TEKS SUMBER
PADANG – Defika Yufiandra resmi menyandang gelar doktor setelah berhasil mempertahankan disertasi dengan tema memperdagangkan pengaruh (trading in influence) dalam ujian terbuka pada Program Studi Doktor Hukum Fakultas Hukum Universitas Andalas, Jumat (23/2/2024).
Para penguji yang terdiri dari Prof Topo Santoso dari Universitas Indonesia (eksternal), Ferdi, Prof Kurnia Warman, Charles Simabura, Prof Ismansyah, Fadilla Sabri, Prof Elwi Danil, Prof Aria Zurnetti dan Yoserwan menyatakan mantan Ketua KNPI Sumbar itu lulus dengan predikat sangat memuaskan.
Pada ujian terbuka itu Defika memaparkan, trading in influence (TII) merupakan salah satu faktor yang dapat memicu terjadinya kejahatan korupsi. Fokus utamanya terletak pada elemen “pengaruh” yang berarti korupsi terjadi karena penyalahgunaan kekuatan atau pengaruh yang nyata atau diperkirakan, bukan karena melakukan atau tidak melakukan sesuatu (seperti dalam kasus penyuapan).

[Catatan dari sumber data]
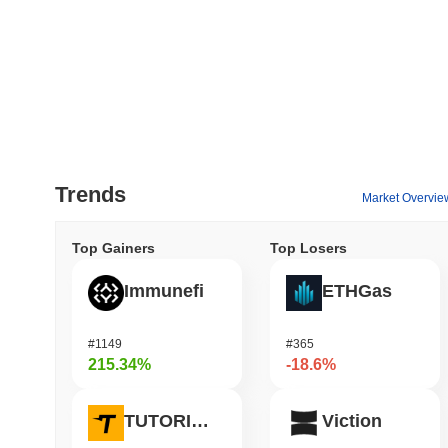
Trends
Market Overvie
Top Gainers
Top Losers
Immunefi
ETHGas
#1149
#365
215.34%
-18.6%
TUTORIAL
Viction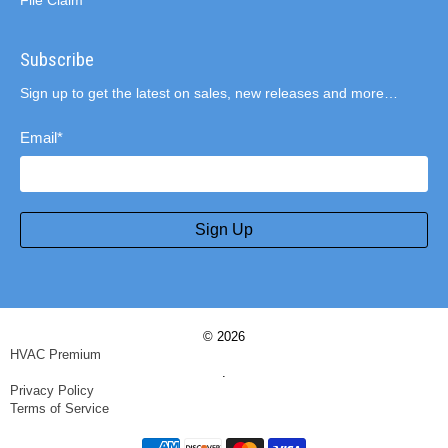
File Claim
Subscribe
Sign up to get the latest on sales, new releases and more…
Email
*
Sign Up
© 2026
HVAC Premium
.
Privacy Policy
Terms of Service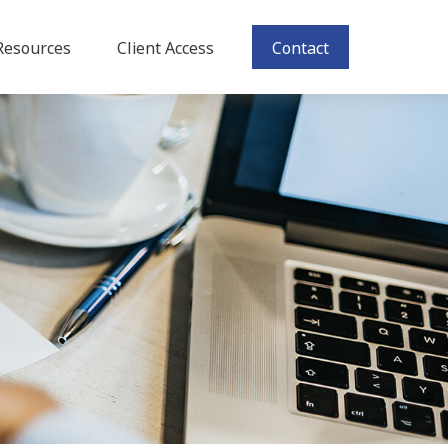
Resources
Client Access
Contact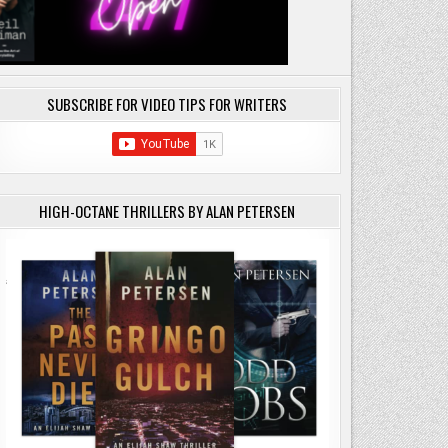
SUBSCRIBE FOR VIDEO TIPS FOR WRITERS
HIGH-OCTANE THRILLERS BY ALAN PETERSEN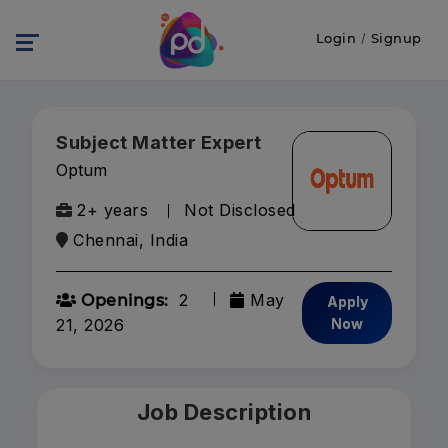
Login
/
Signup
Subject Matter Expert
Optum
2+ years
Not Disclosed
Chennai, India
2
May
Openings:
Apply
21, 2026
Now
Job Description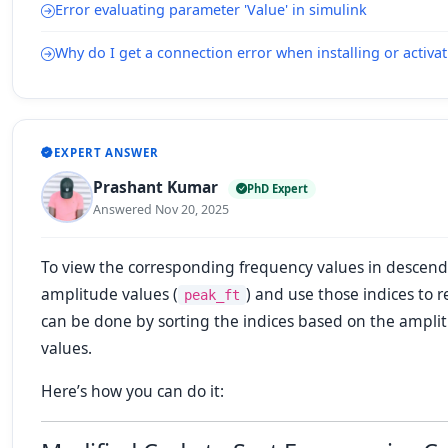
Error evaluating parameter 'Value' in simulink
Why do I get a connection error when installing or acti
EXPERT ANSWER
Prashant Kumar
PhD Expert
Answered Nov 20, 2025
To view the corresponding frequency values in descendi
amplitude values (
) and use those indices to 
peak_ft
can be done by sorting the indices based on the ampli
values.
Here’s how you can do it: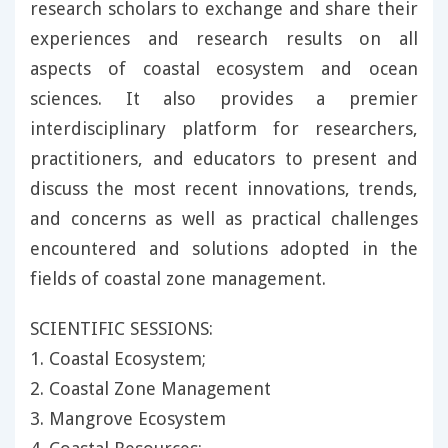
research scholars to exchange and share their
experiences and research results on all
aspects of coastal ecosystem and ocean
sciences. It also provides a premier
interdisciplinary platform for researchers,
practitioners, and educators to present and
discuss the most recent innovations, trends,
and concerns as well as practical challenges
encountered and solutions adopted in the
fields of coastal zone management.
SCIENTIFIC SESSIONS:
1. Coastal Ecosystem;
2. Coastal Zone Management
3. Mangrove Ecosystem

TUJUAN TUGAS
Lanjutkan berita tentang ujian disertasi Defika Yufiandra soal memperdagangkan pengaruh, dimulai sesudah kalimat terakhirnya.

JAWABAN LATIHAN
Namun pengaturan mengenai TII belum menjadi bagian dari hukum positif di Indonesia, meskipun Indonesia telah meratifikasi UNCAC melalui Undang-Undang Nomor 7 Tahun 2006. Saat ini tindak pidana korupsi di Indonesia dihukum berdasarkan ketentuan yang terdapat dalam Undang-Undang Nomor 31 Tahun 1999 yang telah mengalami perubahan dengan Undang-Undang Nomor 20 Tahun 2001, namun ketentuan undang-undang ini tidak mengatur mengenai trading in influence.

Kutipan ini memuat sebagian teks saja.